=== Section Start ===

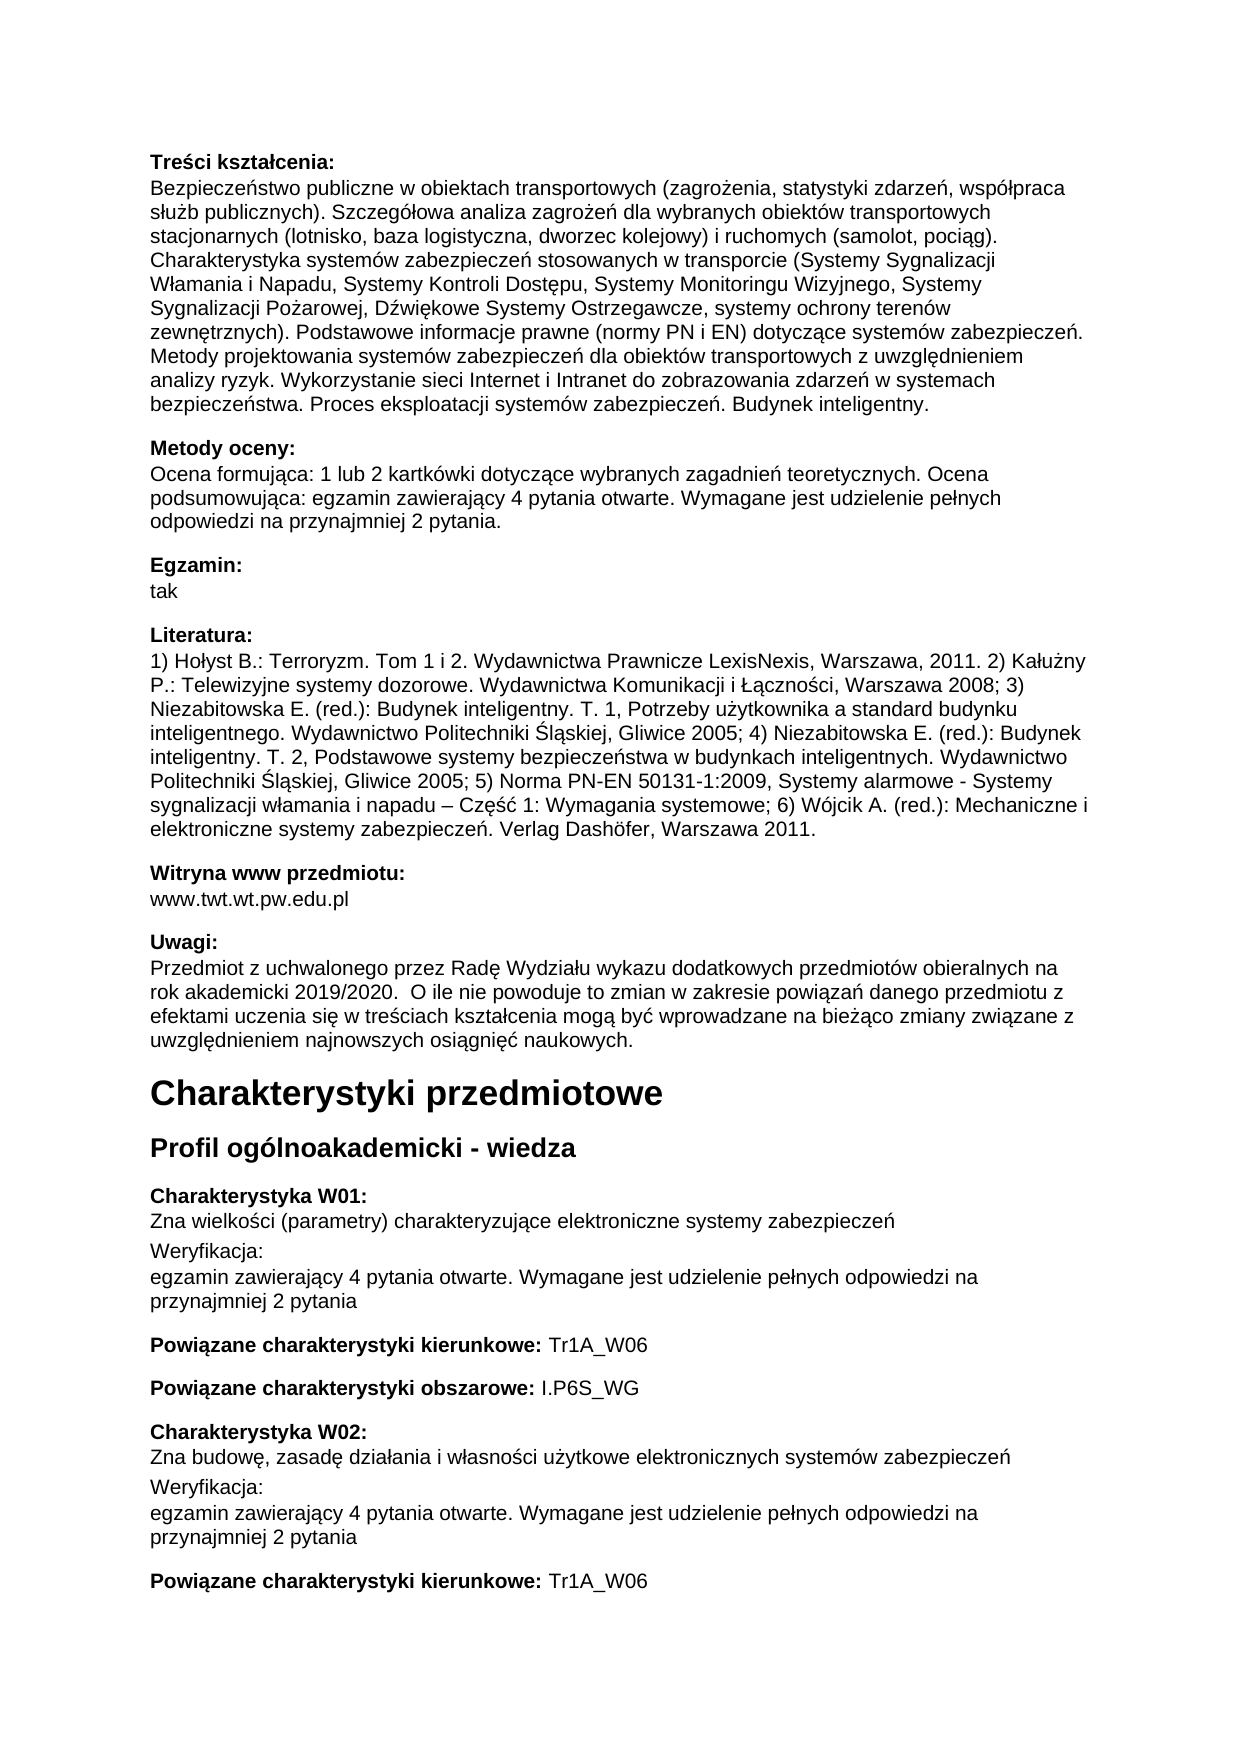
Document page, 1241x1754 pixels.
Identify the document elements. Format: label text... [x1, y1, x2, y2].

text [150, 1501, 1090, 1549]
text Ocena formująca: 1 lub 2 kartkówki dotyczące wybranych zagadnień teoretycznych. Ocena podsumowująca: egzamin zawierający 4 pytania otwarte. Wymagane jest udzielenie pełnych odpowiedzi na przynajmniej 2 pytania. [150, 461, 1090, 533]
text tak [150, 579, 1090, 603]
text Powiązane charakterystyki kierunkowe: Tr1A_W06 [150, 1569, 1090, 1593]
text Charakterystyka W01: [150, 1183, 1090, 1207]
text Literatura: [150, 623, 1090, 647]
subtitle Charakterystyki przedmiotowe [150, 1072, 1090, 1113]
text 1) Hołyst B.: Terroryzm. Tom 1 i 2. Wydawnictwa Prawnicze LexisNexis, Warszawa, 2011. 2) Kałużny P.: Telewizyjne systemy dozorowe. Wydawnictwa Komunikacji i Łączności, Warszawa 2008; 3) Niezabitowska E. (red.): Budynek inteligentny. T. 1, Potrzeby użytkownika a standard budynku inteligentnego. Wydawnictwo Politechniki Śląskiej, Gliwice 2005; 4) Niezabitowska E. (red.): Budynek inteligentny. T. 2, Podstawowe systemy bezpieczeństwa w budynkach inteligentnych. Wydawnictwo Politechniki Śląskiej, Gliwice 2005; 5) Norma PN-EN 50131-1:2009, Systemy alarmowe - Systemy sygnalizacji włamania i napadu – Część 1: Wymagania systemowe; 6) Wójcik A. (red.): Mechaniczne i elektroniczne systemy zabezpieczeń. Verlag Dashöfer, Warszawa 2011. [150, 649, 1090, 841]
text Powiązane charakterystyki obszarowe: I.P6S_WG [150, 1376, 1090, 1400]
text Treści kształcenia: [150, 150, 1090, 174]
text Weryfikacja: [150, 1475, 1090, 1499]
subtitle Profil ogólnoakademicki - wiedza [150, 1132, 1090, 1164]
text Uwagi: [150, 930, 1090, 954]
text Powiązane charakterystyki kierunkowe: Tr1A_W06 [150, 1332, 1090, 1356]
text Metody oceny: [150, 435, 1090, 459]
text Przedmiot z uchwalonego przez Radę Wydziału wykazu dodatkowych przedmiotów obieralnych na rok akademicki 2019/2020. O ile nie powoduje to zmian w zakresie powiązań danego przedmiotu z efektami uczenia się w treściach kształcenia mogą być wprowadzane na bieżąco zmiany związane z uwzględnieniem najnowszych osiągnięć naukowych. [150, 956, 1090, 1052]
text Weryfikacja: [150, 1239, 1090, 1263]
text Witryna www przedmiotu: [150, 860, 1090, 884]
text Zna wielkości (parametry) charakteryzujące elektroniczne systemy zabezpieczeń [150, 1208, 1090, 1232]
text Bezpieczeństwo publiczne w obiektach transportowych (zagrożenia, statystyki zdarzeń, współpraca służb publicznych). Szczegółowa analiza zagrożeń dla wybranych obiektów transportowych stacjonarnych (lotnisko, baza logistyczna, dworzec kolejowy) i ruchomych (samolot, pociąg). Charakterystyka systemów zabezpieczeń stosowanych w transporcie (Systemy Sygnalizacji Włamania i Napadu, Systemy Kontroli Dostępu, Systemy Monitoringu Wizyjnego, Systemy Sygnalizacji Pożarowej, Dźwiękowe Systemy Ostrzegawcze, systemy ochrony terenów zewnętrznych). Podstawowe informacje prawne (normy PN i EN) dotyczące systemów zabezpieczeń. Metody projektowania systemów zabezpieczeń dla obiektów transportowych z uwzględnieniem analizy ryzyk. Wykorzystanie sieci Internet i Intranet do zobrazowania zdarzeń w systemach bezpieczeństwa. Proces eksploatacji systemów zabezpieczeń. Budynek inteligentny. [150, 176, 1090, 416]
text Zna budowę, zasadę działania i własności użytkowe elektronicznych systemów zabezpieczeń [150, 1445, 1090, 1469]
text Charakterystyka W02: [150, 1420, 1090, 1444]
text www.twt.wt.pw.edu.pl [150, 886, 1090, 910]
text Egzamin: [150, 553, 1090, 577]
text egzamin zawierający 4 pytania otwarte. Wymagane jest udzielenie pełnych odpowiedzi na przynajmniej 2 pytania [150, 1265, 1090, 1313]
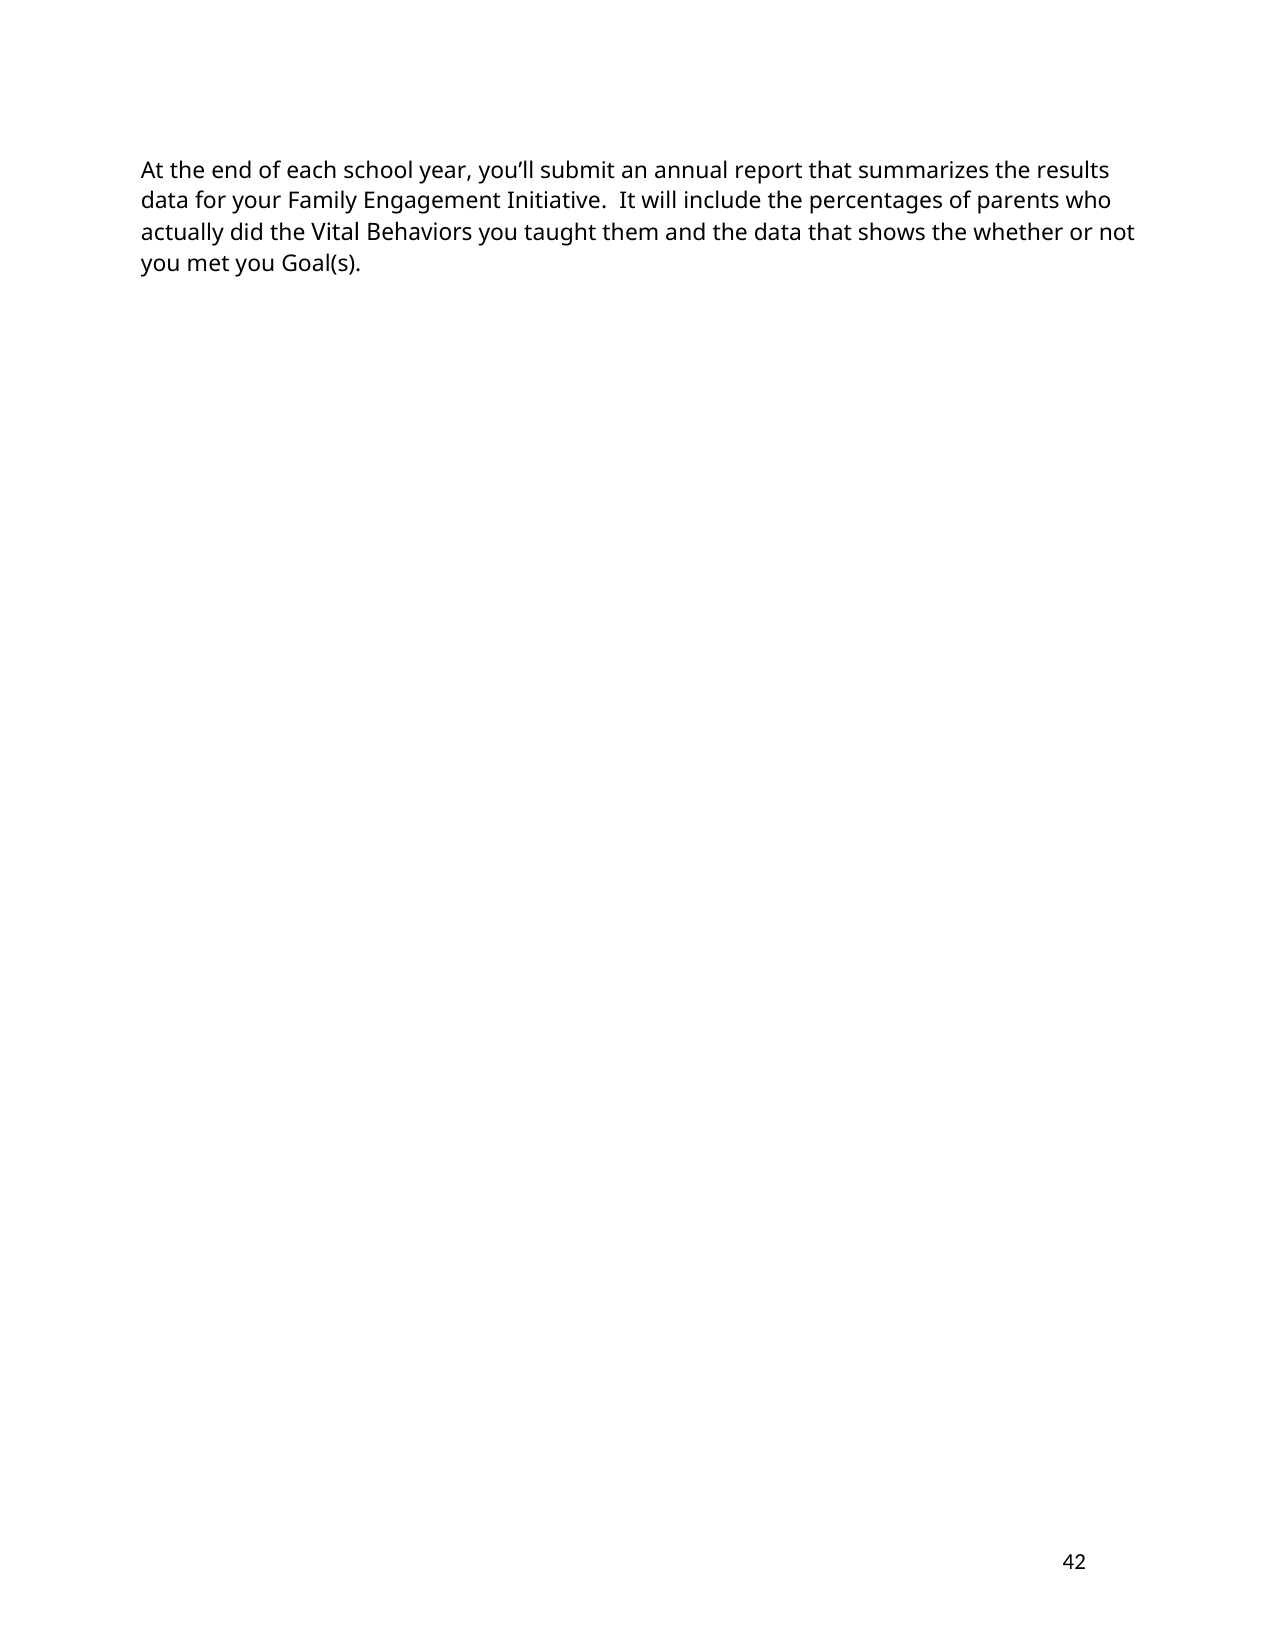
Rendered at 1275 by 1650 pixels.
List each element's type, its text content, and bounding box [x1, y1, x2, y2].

text At the end of each school year, you’ll submit an annual report that summarizes the results data for your Family Engagement Initiative. It will include the percentages of parents who actually did the Vital Behaviors you taught them and the data that shows the whether or not you met you Goal(s). [141, 154, 1146, 278]
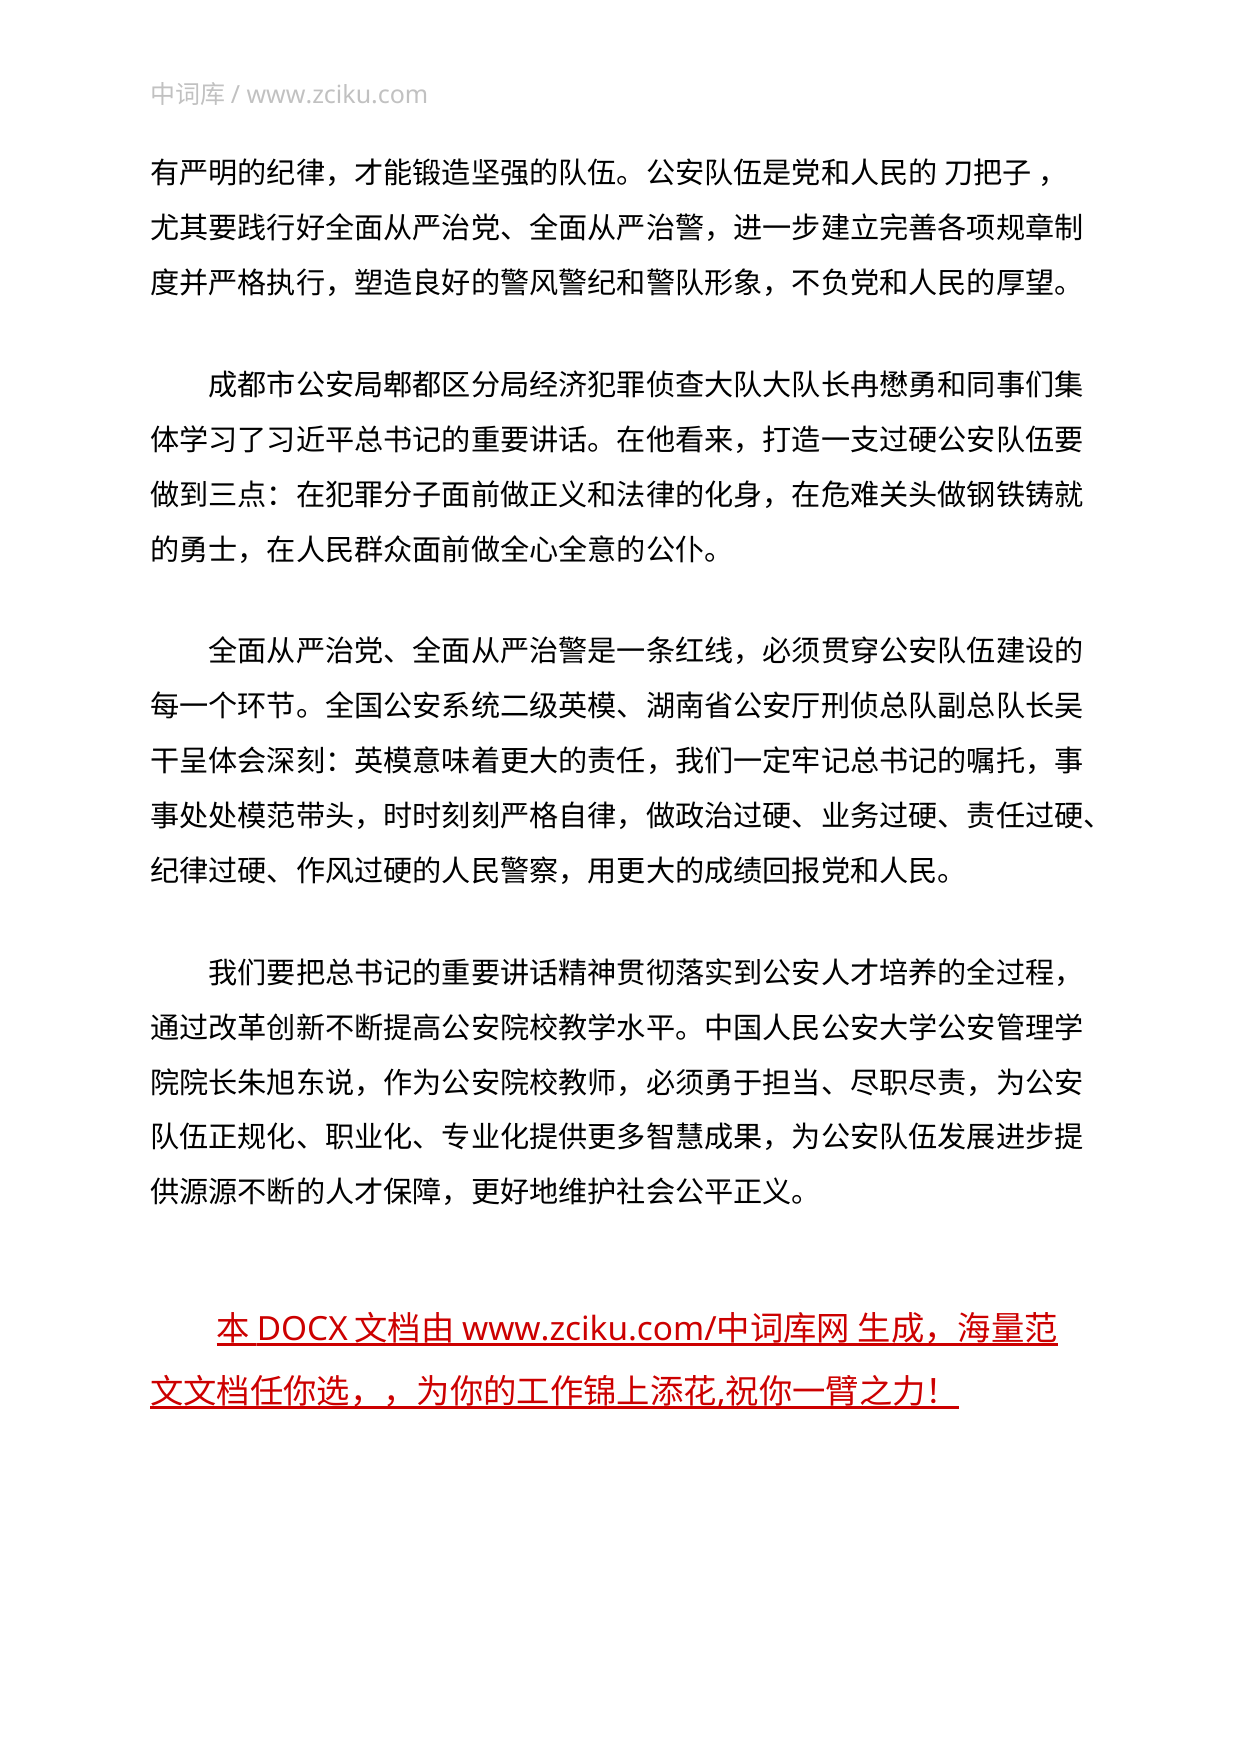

=== Section End ===

Set down the entries exactly as they appear, with every picture left out.

Document page, 1241x1754 pixels.
Identify the document elements. Format: label text... [x1, y1, x2, y2].

text [150, 1501, 1090, 1549]
text Ocena formująca: 1 lub 2 kartkówki dotyczące wybranych zagadnień teoretycznych. Ocena podsumowująca: egzamin zawierający 4 pytania otwarte. Wymagane jest udzielenie pełnych odpowiedzi na przynajmniej 2 pytania. [150, 461, 1090, 533]
text tak [150, 579, 1090, 603]
text Powiązane charakterystyki kierunkowe: Tr1A_W06 [150, 1569, 1090, 1593]
text Charakterystyka W01: [150, 1183, 1090, 1207]
text Literatura: [150, 623, 1090, 647]
subtitle Charakterystyki przedmiotowe [150, 1072, 1090, 1113]
text 1) Hołyst B.: Terroryzm. Tom 1 i 2. Wydawnictwa Prawnicze LexisNexis, Warszawa, 2011. 2) Kałużny P.: Telewizyjne systemy dozorowe. Wydawnictwa Komunikacji i Łączności, Warszawa 2008; 3) Niezabitowska E. (red.): Budynek inteligentny. T. 1, Potrzeby użytkownika a standard budynku inteligentnego. Wydawnictwo Politechniki Śląskiej, Gliwice 2005; 4) Niezabitowska E. (red.): Budynek inteligentny. T. 2, Podstawowe systemy bezpieczeństwa w budynkach inteligentnych. Wydawnictwo Politechniki Śląskiej, Gliwice 2005; 5) Norma PN-EN 50131-1:2009, Systemy alarmowe - Systemy sygnalizacji włamania i napadu – Część 1: Wymagania systemowe; 6) Wójcik A. (red.): Mechaniczne i elektroniczne systemy zabezpieczeń. Verlag Dashöfer, Warszawa 2011. [150, 649, 1090, 841]
text Powiązane charakterystyki obszarowe: I.P6S_WG [150, 1376, 1090, 1400]
text Treści kształcenia: [150, 150, 1090, 174]
text Weryfikacja: [150, 1475, 1090, 1499]
subtitle Profil ogólnoakademicki - wiedza [150, 1132, 1090, 1164]
text Uwagi: [150, 930, 1090, 954]
text Powiązane charakterystyki kierunkowe: Tr1A_W06 [150, 1332, 1090, 1356]
text Metody oceny: [150, 435, 1090, 459]
text Przedmiot z uchwalonego przez Radę Wydziału wykazu dodatkowych przedmiotów obieralnych na rok akademicki 2019/2020. O ile nie powoduje to zmian w zakresie powiązań danego przedmiotu z efektami uczenia się w treściach kształcenia mogą być wprowadzane na bieżąco zmiany związane z uwzględnieniem najnowszych osiągnięć naukowych. [150, 956, 1090, 1052]
text Weryfikacja: [150, 1239, 1090, 1263]
text Witryna www przedmiotu: [150, 860, 1090, 884]
text Zna wielkości (parametry) charakteryzujące elektroniczne systemy zabezpieczeń [150, 1208, 1090, 1232]
text Bezpieczeństwo publiczne w obiektach transportowych (zagrożenia, statystyki zdarzeń, współpraca służb publicznych). Szczegółowa analiza zagrożeń dla wybranych obiektów transportowych stacjonarnych (lotnisko, baza logistyczna, dworzec kolejowy) i ruchomych (samolot, pociąg). Charakterystyka systemów zabezpieczeń stosowanych w transporcie (Systemy Sygnalizacji Włamania i Napadu, Systemy Kontroli Dostępu, Systemy Monitoringu Wizyjnego, Systemy Sygnalizacji Pożarowej, Dźwiękowe Systemy Ostrzegawcze, systemy ochrony terenów zewnętrznych). Podstawowe informacje prawne (normy PN i EN) dotyczące systemów zabezpieczeń. Metody projektowania systemów zabezpieczeń dla obiektów transportowych z uwzględnieniem analizy ryzyk. Wykorzystanie sieci Internet i Intranet do zobrazowania zdarzeń w systemach bezpieczeństwa. Proces eksploatacji systemów zabezpieczeń. Budynek inteligentny. [150, 176, 1090, 416]
text Zna budowę, zasadę działania i własności użytkowe elektronicznych systemów zabezpieczeń [150, 1445, 1090, 1469]
text Charakterystyka W02: [150, 1420, 1090, 1444]
text www.twt.wt.pw.edu.pl [150, 886, 1090, 910]
text Egzamin: [150, 553, 1090, 577]
text egzamin zawierający 4 pytania otwarte. Wymagane jest udzielenie pełnych odpowiedzi na przynajmniej 2 pytania [150, 1265, 1090, 1313]
Rendered at 1275 by 1650 pixels.
List each element's type, its text content, and bounding box [x1, y1, x2, y2].

text At the end of each school year, you’ll submit an annual report that summarizes the results data for your Family Engagement Initiative. It will include the percentages of parents who actually did the Vital Behaviors you taught them and the data that shows the whether or not you met you Goal(s). [141, 154, 1146, 278]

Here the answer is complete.